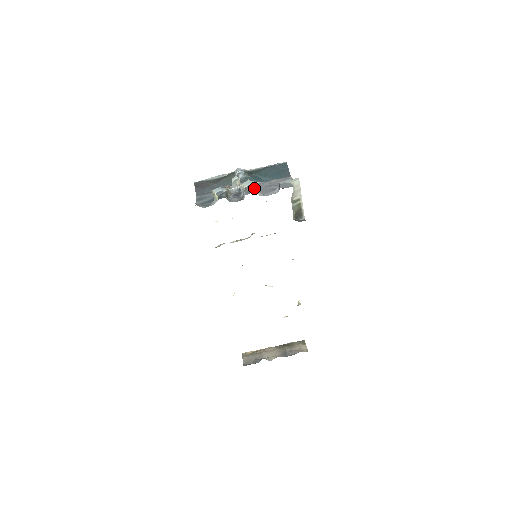
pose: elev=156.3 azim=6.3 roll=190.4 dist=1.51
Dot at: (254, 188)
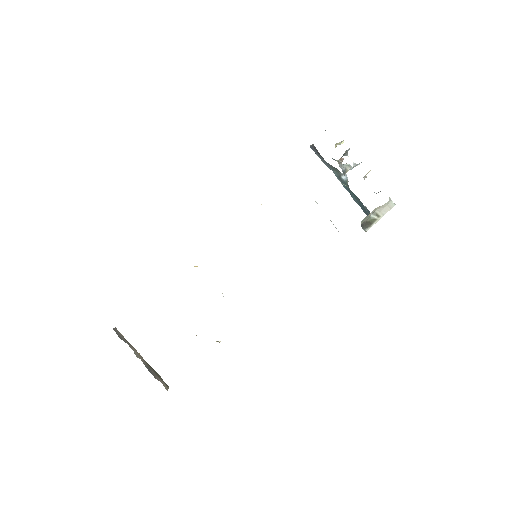
Dot at: occluded
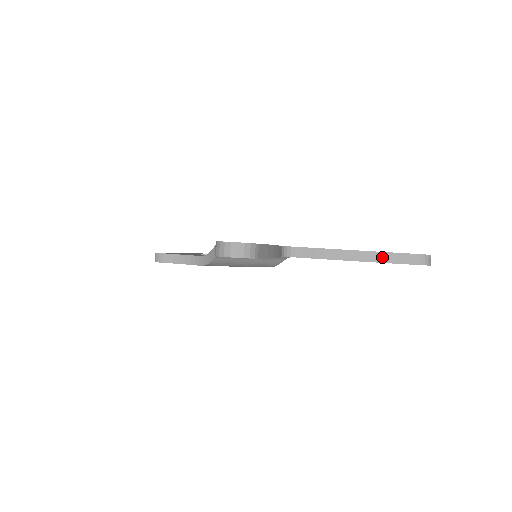
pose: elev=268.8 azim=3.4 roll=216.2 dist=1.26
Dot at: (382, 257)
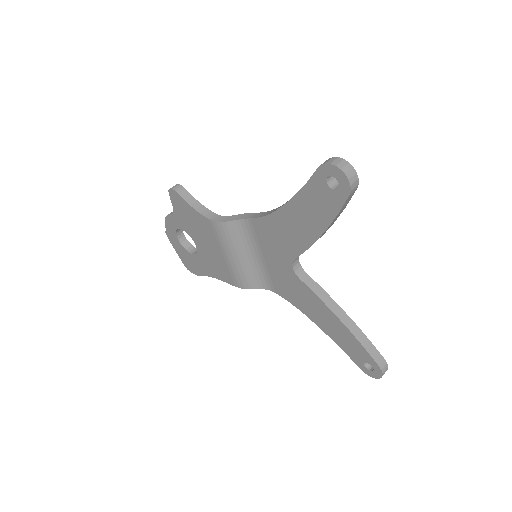
Dot at: (359, 334)
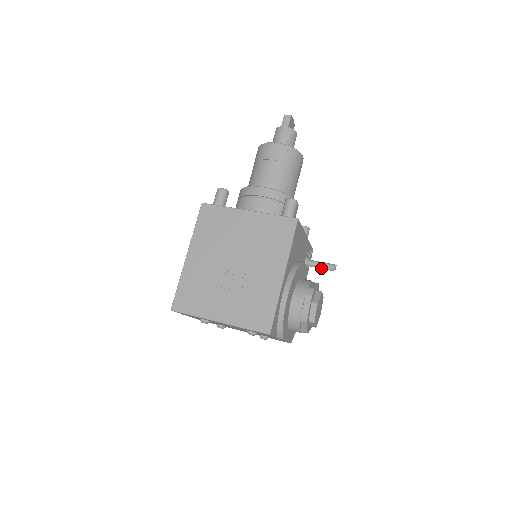
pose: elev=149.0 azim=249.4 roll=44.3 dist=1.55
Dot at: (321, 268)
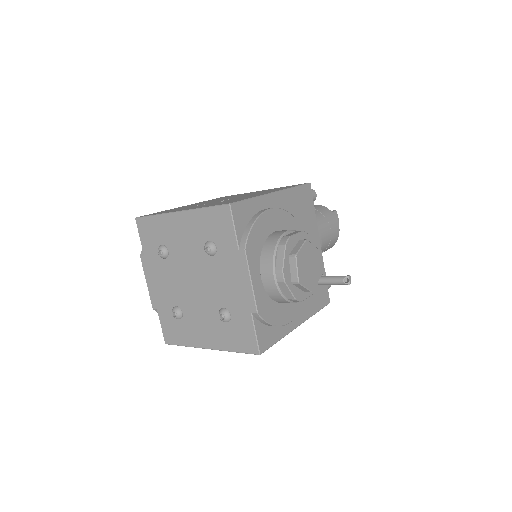
Dot at: (330, 280)
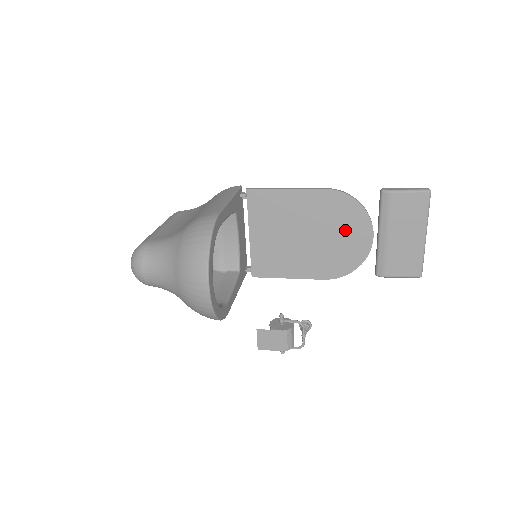
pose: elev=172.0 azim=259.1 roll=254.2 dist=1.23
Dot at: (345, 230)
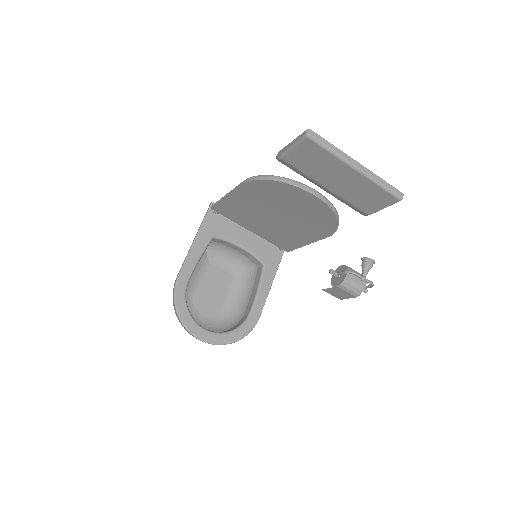
Dot at: (292, 202)
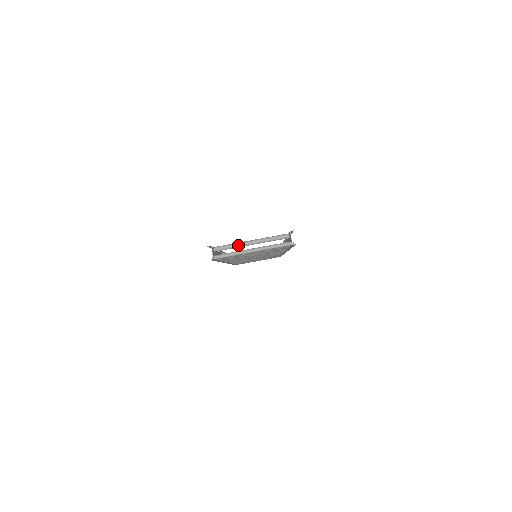
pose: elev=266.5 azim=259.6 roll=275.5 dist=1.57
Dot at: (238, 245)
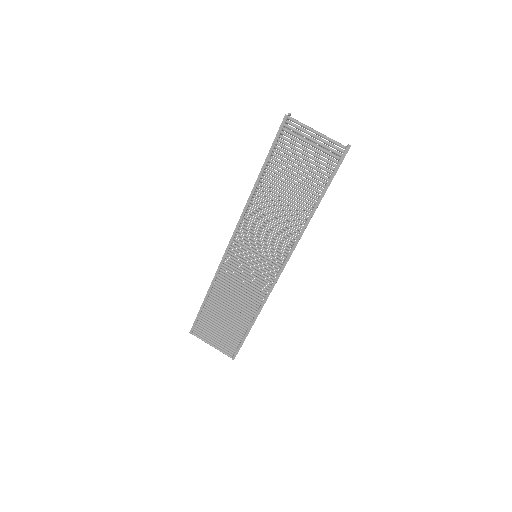
Dot at: (303, 137)
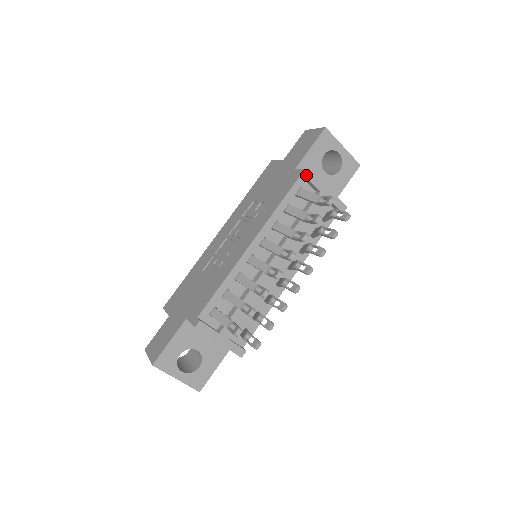
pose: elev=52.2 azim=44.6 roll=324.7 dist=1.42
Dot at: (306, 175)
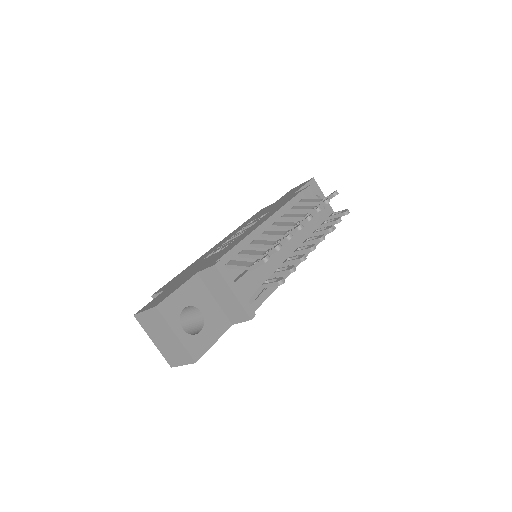
Dot at: (308, 188)
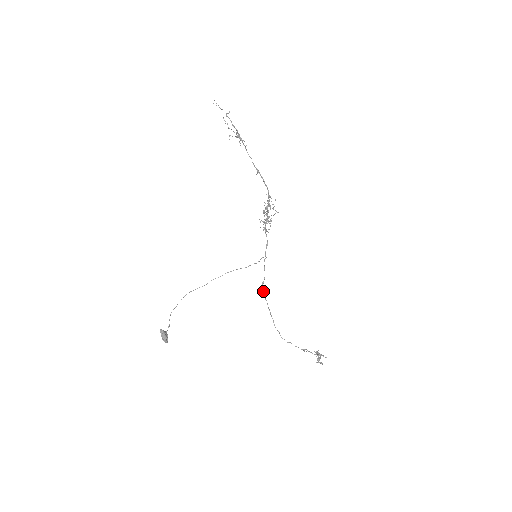
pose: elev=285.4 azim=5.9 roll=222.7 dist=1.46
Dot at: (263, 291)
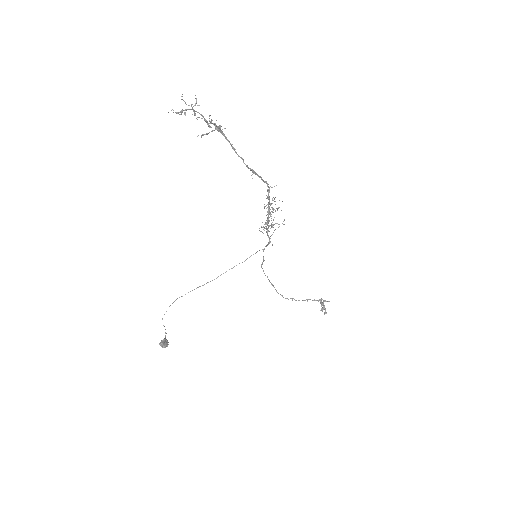
Dot at: (263, 270)
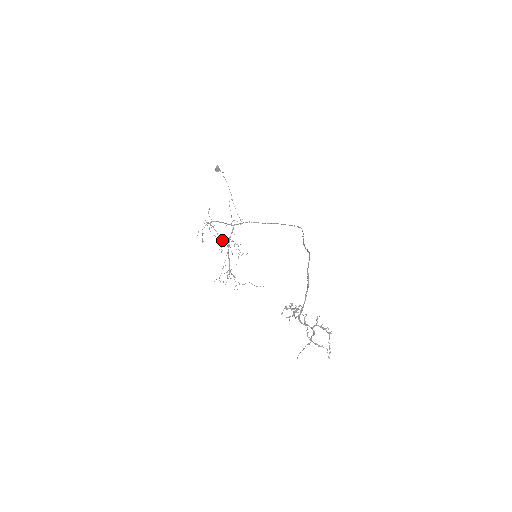
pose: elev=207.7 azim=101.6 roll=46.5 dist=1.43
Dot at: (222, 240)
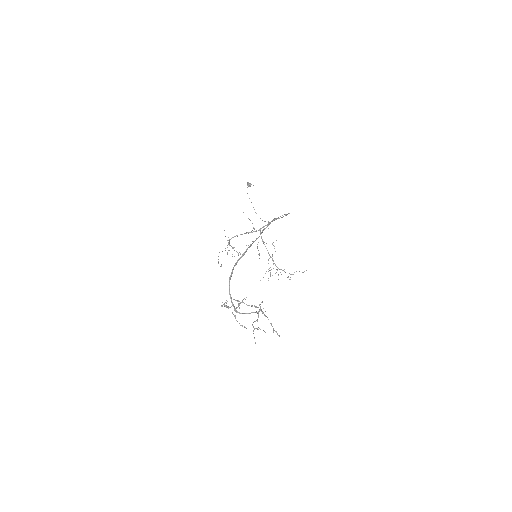
Dot at: (257, 246)
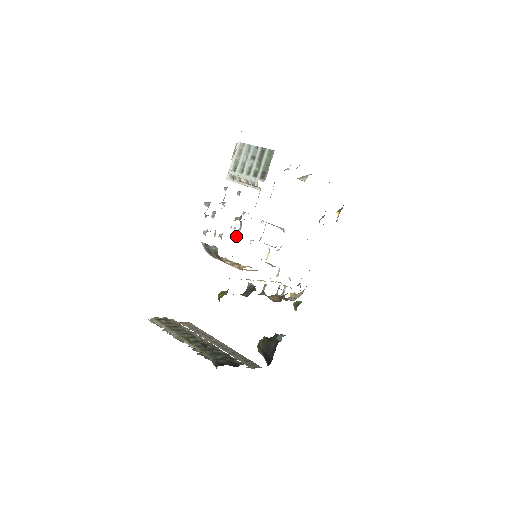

+--

WHAT YOU HAVE TO DO: Rewrite these lines with "camera" in place of every "pose", keeping everything else the same. Omit the pictures.

EXERCISE ANSWER:
camera: elev=156.3 azim=6.3 roll=190.4 dist=1.51
Dot at: (254, 188)
Dot at: occluded
camera: elev=268.8 azim=3.4 roll=216.2 dist=1.26
Dot at: (382, 257)
Dot at: (359, 334)
camera: elev=149.0 azim=249.4 roll=44.3 dist=1.55
Dot at: (321, 268)
Dot at: (330, 280)
camera: elev=172.0 azim=259.1 roll=254.2 dist=1.23
Dot at: (345, 230)
Dot at: (292, 202)
camera: elev=266.5 azim=259.6 roll=275.5 dist=1.57
Dot at: (238, 245)
Dot at: (303, 137)
camera: elev=52.2 azim=44.6 roll=324.7 dist=1.42
Dot at: (306, 175)
Dot at: (308, 188)
camera: elev=285.4 azim=5.9 roll=222.7 dist=1.46
Dot at: (263, 291)
Dot at: (263, 270)
camera: elev=207.7 azim=101.6 roll=46.5 dist=1.43
Dot at: (222, 240)
Dot at: (257, 246)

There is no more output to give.